Essa discussão ecoa na nossa atualidade política, onde vemos algumas rachaduras entre a gestão política de uma centro-esquerda que disputa o poder e uma esquerda mais empenhada nas lutas identitárias e aspirando a formas de ação direta. Não são poucos os desentendimentos que terminam enfraquecendo a resistência contra o avanço do conservadorismo entre nós.

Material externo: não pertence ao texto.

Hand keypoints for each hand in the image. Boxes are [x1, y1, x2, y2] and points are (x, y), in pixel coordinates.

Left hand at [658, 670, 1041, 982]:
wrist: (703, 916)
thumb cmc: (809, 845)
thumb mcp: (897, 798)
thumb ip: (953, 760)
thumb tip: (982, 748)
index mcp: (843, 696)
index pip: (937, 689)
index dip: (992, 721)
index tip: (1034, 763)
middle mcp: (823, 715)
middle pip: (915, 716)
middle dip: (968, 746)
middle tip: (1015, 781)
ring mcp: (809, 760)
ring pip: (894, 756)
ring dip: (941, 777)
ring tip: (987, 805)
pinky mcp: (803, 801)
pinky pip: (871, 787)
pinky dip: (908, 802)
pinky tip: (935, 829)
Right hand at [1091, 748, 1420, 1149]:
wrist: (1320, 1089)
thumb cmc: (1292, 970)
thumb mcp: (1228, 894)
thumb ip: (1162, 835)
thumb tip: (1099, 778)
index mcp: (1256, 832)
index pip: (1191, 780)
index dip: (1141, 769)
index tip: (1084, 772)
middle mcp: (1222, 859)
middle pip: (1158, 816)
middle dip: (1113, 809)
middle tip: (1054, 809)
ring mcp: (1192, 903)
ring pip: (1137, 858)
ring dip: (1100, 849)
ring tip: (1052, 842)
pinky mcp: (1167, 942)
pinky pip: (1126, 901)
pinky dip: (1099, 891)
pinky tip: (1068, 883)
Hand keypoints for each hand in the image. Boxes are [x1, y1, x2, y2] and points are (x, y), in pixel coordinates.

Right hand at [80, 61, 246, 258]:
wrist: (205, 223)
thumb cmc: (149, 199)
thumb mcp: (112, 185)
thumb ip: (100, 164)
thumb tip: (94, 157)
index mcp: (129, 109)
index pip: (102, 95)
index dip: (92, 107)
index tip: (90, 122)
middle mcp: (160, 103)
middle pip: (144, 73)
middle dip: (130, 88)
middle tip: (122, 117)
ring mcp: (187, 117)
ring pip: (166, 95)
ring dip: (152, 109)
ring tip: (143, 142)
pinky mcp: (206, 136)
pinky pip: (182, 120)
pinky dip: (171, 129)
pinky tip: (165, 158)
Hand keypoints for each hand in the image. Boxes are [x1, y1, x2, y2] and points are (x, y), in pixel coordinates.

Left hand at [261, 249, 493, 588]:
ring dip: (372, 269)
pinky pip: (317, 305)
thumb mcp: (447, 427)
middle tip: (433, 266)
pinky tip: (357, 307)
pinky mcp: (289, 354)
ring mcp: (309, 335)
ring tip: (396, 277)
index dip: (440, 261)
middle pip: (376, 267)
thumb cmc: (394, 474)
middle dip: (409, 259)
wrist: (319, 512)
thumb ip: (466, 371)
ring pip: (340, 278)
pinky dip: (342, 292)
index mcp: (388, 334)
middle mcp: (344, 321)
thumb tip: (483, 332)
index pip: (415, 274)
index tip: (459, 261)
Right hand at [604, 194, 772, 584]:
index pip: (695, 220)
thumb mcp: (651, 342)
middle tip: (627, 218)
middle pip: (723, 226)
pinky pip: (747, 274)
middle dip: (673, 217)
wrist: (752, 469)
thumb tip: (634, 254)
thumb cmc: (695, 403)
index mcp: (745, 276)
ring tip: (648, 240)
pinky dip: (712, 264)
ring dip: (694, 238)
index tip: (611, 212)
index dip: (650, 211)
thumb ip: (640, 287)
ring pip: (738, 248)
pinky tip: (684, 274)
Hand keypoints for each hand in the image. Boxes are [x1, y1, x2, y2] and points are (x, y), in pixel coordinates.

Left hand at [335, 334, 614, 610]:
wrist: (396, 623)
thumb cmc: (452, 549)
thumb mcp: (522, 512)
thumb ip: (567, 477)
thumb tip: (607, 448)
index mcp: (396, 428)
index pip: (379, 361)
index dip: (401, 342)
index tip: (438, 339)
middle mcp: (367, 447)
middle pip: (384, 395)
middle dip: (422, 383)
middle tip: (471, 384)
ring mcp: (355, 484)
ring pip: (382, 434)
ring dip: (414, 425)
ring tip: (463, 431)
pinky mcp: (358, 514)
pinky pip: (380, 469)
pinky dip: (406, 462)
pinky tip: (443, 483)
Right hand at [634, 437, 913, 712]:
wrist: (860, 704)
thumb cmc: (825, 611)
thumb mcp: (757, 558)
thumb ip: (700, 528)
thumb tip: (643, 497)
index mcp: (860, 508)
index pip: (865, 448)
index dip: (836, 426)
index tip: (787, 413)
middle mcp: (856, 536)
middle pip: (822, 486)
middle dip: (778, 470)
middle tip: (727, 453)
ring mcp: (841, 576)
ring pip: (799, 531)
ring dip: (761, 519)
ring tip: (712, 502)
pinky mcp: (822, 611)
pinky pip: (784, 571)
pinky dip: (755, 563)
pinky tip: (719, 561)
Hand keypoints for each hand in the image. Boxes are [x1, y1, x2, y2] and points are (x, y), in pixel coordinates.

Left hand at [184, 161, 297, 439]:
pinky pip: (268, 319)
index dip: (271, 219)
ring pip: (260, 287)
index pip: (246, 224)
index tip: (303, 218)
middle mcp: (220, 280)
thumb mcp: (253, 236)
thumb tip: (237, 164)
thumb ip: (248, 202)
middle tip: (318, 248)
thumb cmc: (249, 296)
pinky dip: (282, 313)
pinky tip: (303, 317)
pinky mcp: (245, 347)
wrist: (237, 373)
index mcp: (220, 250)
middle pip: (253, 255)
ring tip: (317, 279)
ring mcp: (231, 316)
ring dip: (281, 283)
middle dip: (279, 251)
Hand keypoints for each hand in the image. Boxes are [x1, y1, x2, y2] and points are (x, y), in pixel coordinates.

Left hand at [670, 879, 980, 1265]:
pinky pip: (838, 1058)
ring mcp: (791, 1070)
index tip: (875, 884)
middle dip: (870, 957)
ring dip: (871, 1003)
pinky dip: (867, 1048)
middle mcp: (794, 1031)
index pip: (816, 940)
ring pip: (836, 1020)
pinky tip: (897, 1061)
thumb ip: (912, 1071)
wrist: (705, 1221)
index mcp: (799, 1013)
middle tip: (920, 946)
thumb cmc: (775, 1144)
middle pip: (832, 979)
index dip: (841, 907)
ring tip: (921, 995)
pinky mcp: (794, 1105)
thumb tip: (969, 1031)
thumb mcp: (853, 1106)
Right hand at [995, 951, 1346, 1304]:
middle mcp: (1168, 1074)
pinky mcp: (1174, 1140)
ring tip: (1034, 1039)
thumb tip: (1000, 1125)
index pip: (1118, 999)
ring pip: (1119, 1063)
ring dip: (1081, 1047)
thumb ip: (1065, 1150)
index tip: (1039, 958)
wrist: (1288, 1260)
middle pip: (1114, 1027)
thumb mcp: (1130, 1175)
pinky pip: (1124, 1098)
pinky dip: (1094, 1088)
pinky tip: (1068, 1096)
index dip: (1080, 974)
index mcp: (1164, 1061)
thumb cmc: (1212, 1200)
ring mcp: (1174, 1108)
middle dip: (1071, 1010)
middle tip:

Voltando ao filme, Rasga Coração segue estrutura similar à da peça, promovendo paralelos e espelhamentos constantes entre passado e presente, como a reforçar o discurso central da "repetição em outros termos". A figura do Lorde Bundinha (George Sauma) atravessa os dois períodos como uma segunda consciência de Custódio, aquela que põe em crise suas convicções e pisca um olho para suas contradições. Na peça, Bundinha era um malandro dos anos 1930, no filme é um desbundado dos 70.
Esse personagem pretende colocar em cena uma expansividade contrastante com a sobriedade dos demais. O resultado, no entanto, é repetitivo e às vezes enfadonho. Outra intenção de alívio cômico é personificada pela esposa Nena, com suas preocupações exorbitantes de dona de casa. A verve e o talento de Drica Moraes nem sempre impedem que o papel caia na caricatura.
A exposição muito explícita das argumentações às vezes soa didática, evidenciando talvez um envelhecimento do texto, que na época precisava aproveitar a oportunidade para ser o mais claro possível.
Não ficaram resquícios de teatro nessa transposição, que Furtado conduz com segurança e transparência. A opção por sucessivos diálogos em plano médio podem sugerir uma formatação televisiva algo limitativa, que se rompe em momentos mais dramáticos ou histriônicos.
Na meia-hora final, quando o antagonismo entre Custódio e Luca se condensa em dois grandes diálogos cruciais, os atores transcendem a demarcação rígida e fazem duas das melhores cenas do filme. O rompimento surge, então, como uma tomada de consciência decisiva para o pai e para o filho. Há coisas difíceis de conciliar, mas a vida segue em frente quando o respeito mútuo prevalece.